Action item:
Reproduce exactly, from the data that follows, the line with "You can also run", the line with "You can also download", and every line that lies between them.

________________________

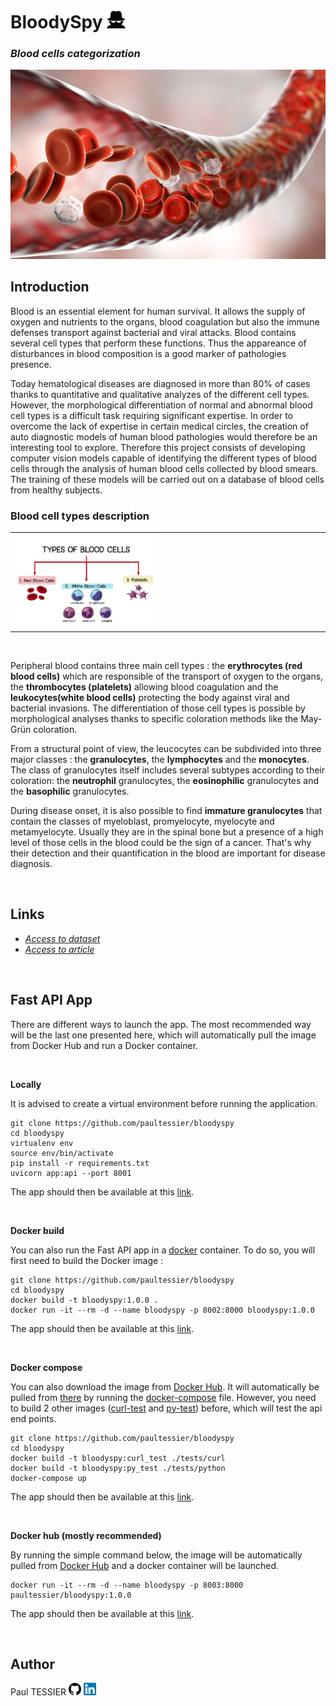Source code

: # BloodySpy <img src="resources/imgs/icon_b.png" width=30> 
<h3><em> Blood cells categorization</em></h3>

<img src="resources/imgs/blood_cells_in_vein.jpg" width=600>

<br/>

## Introduction

Blood is an essential element for human survival. It allows the supply of oxygen and nutrients to the organs, blood coagulation but also the immune defenses transport against bacterial and viral attacks. Blood contains several cell types that perform these functions. Thus the appareance of disturbances in blood composition is a good marker of pathologies presence.

Today hematological diseases are diagnosed in more than 80% of cases thanks to quantitative and qualitative analyzes of the different cell types. However, the morphological differentiation of normal and abnormal blood cell types is a difficult task requiring significant expertise. In order to overcome the lack of expertise in certain medical circles, the creation of auto diagnostic models of human blood pathologies would therefore be an interesting tool to explore. Therefore this project consists of developing computer vision models capable of identifying the different types of blood cells through the analysis of human blood cells collected by blood smears. The training of these models will be carried out on a database of blood cells from healthy subjects.

### Blood cell types description

<table border="0">
 <colgroup>
    <col span="1" style="width: 50%;">
    <col span="1" style="width: 50%;">
 </colgroup>
 <tr>
   <td><img src="resources/imgs/blood_cell_types.jpg" width=500></td>
  <td>
   <td><img src="resources/imgs/immature_granulocytes.gif" width=500></td>
  </td>
 </tr>
</table>
<br/>
<!-- <img src="resources/imgs/blood_cell_types.jpg" width=20>
<img src="resources/imgs/immature_granulocytes.gif" width=20> -->

Peripheral blood contains three main cell types : the **erythrocytes (red blood cells)** which are responsible of the transport of oxygen to the organs, the **thrombocytes (platelets)** allowing blood coagulation and the **leukocytes(white blood cells)** protecting the body against viral and bacterial invasions. The differentiation of those cell types is possible by morphological analyses thanks to specific coloration methods like the  May-Grün coloration.

From a structural point of view, the leucocytes can be subdivided into three major classes : the **granulocytes**, the **lymphocytes** and the **monocytes**. The class of granulocytes itself includes several subtypes according to their coloration: the **neutrophil** granulocytes, the **eosinophilic** granulocytes and the **basophilic** granulocytes.

During disease onset, it is also possible to find **immature granulocytes** that contain the classes of myeloblast, promyelocyte, myelocyte and metamyelocyte. Usually they are in the spinal bone but a presence of a high level of those cells in the blood could be the sign of a cancer. That's why their detection and their quantification in the blood are important for disease diagnosis.

<br/>

## Links

 - [*Access to dataset*](https://data.mendeley.com/datasets/snkd93bnjr/1)
 - [*Access to article*](https://www.sciencedirect.com/science/article/abs/pii/S0169260719303578?via%3Dihub)

<br/>

## Fast API App
There are different ways to launch the app.
The most recommended way will be the last one presented here, which will automatically pull the image from Docker Hub and run a Docker container.

<br/>

<!-- ### Directly from this repository -->
**Locally**

It is advised to create a virtual environment before running the application.

```shell
git clone https://github.com/paultessier/bloodyspy
cd bloodyspy
virtualenv env
source env/bin/activate
pip install -r requirements.txt
uvicorn app:api --port 8001
```

The app should then be available at this [link](http://localhost:8001/docs).

<br/>

**Docker build**

You can also run the Fast API app in a [docker](https://www.docker.com/) container. To do so, you will first need to build the Docker image :

```shell
git clone https://github.com/paultessier/bloodyspy
cd bloodyspy
docker build -t bloodyspy:1.0.0 .
docker run -it --rm -d --name bloodyspy -p 8002:8000 bloodyspy:1.0.0
```

The app should then be available at this [link](http://localhost:8002/docs).

<br/>

**Docker compose**

You can also download the image from [Docker Hub](https://hub.docker.com/). It will automatically be pulled from [there](https://hub.docker.com/repository/docker/paultessier/bloodyspy/tags) by running the [docker-compose](docker-compose.yml) file.
However, you need to build 2 other images ([curl-test](tests/curl) and [py-test](tests/python)) before, which will test the api end points.

```shell
git clone https://github.com/paultessier/bloodyspy
cd bloodyspy
docker build -t bloodyspy:curl_test ./tests/curl
docker build -t bloodyspy:py_test ./tests/python
docker-compose up
```

The app should then be available at this [link](http://localhost:8000/docs).

<br/>

**Docker hub (mostly recommended)**

By running the simple command below, the image will be automatically pulled from [Docker Hub](https://hub.docker.com/repository/docker/paultessier/bloodyspy/tags) and a docker container will be launched.

```shell
docker run -it --rm -d --name bloodyspy -p 8003:8000 paultessier/bloodyspy:1.0.0
```

The app should then be available at this [link](http://localhost:8003/docs).

<br/>

## Author

Paul TESSIER
[<img src="resources/imgs/logo_github.png" width=20>](https://github.com/paultessier)  [<img src="resources/imgs/logo_linkedin.png" width=20>](https://www.linkedin.com/in/p4ul-tessier/)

________________________

Written reply:
You can also run the Fast API app in a [docker](https://www.docker.com/) container. To do so, you will first need to build the Docker image :

```shell
git clone https://github.com/paultessier/bloodyspy
cd bloodyspy
docker build -t bloodyspy:1.0.0 .
docker run -it --rm -d --name bloodyspy -p 8002:8000 bloodyspy:1.0.0
```

The app should then be available at this [link](http://localhost:8002/docs).

<br/>

**Docker compose**

You can also download the image from [Docker Hub](https://hub.docker.com/). It will automatically be pulled from [there](https://hub.docker.com/repository/docker/paultessier/bloodyspy/tags) by running the [docker-compose](docker-compose.yml) file.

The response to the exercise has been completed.